- **Written task**: Please restate word for word only the lines that start at the one containing "yardımcılıklarını Deniz Caner" and continue to the final line of the material.

- **The input**:
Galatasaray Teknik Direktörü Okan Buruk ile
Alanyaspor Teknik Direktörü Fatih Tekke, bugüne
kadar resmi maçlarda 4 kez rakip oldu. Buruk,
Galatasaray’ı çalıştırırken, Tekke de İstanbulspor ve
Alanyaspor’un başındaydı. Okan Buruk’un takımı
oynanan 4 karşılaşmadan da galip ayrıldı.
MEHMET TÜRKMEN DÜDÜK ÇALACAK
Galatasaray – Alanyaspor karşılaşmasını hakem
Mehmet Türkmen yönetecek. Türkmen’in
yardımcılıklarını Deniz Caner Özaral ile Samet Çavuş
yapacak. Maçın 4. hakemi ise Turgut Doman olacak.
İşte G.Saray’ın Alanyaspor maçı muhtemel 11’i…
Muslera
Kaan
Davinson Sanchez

- **Worked solution**:
yardımcılıklarını Deniz Caner Özaral ile Samet Çavuş
yapacak. Maçın 4. hakemi ise Turgut Doman olacak.
İşte G.Saray’ın Alanyaspor maçı muhtemel 11’i…
Muslera
Kaan
Davinson Sanchez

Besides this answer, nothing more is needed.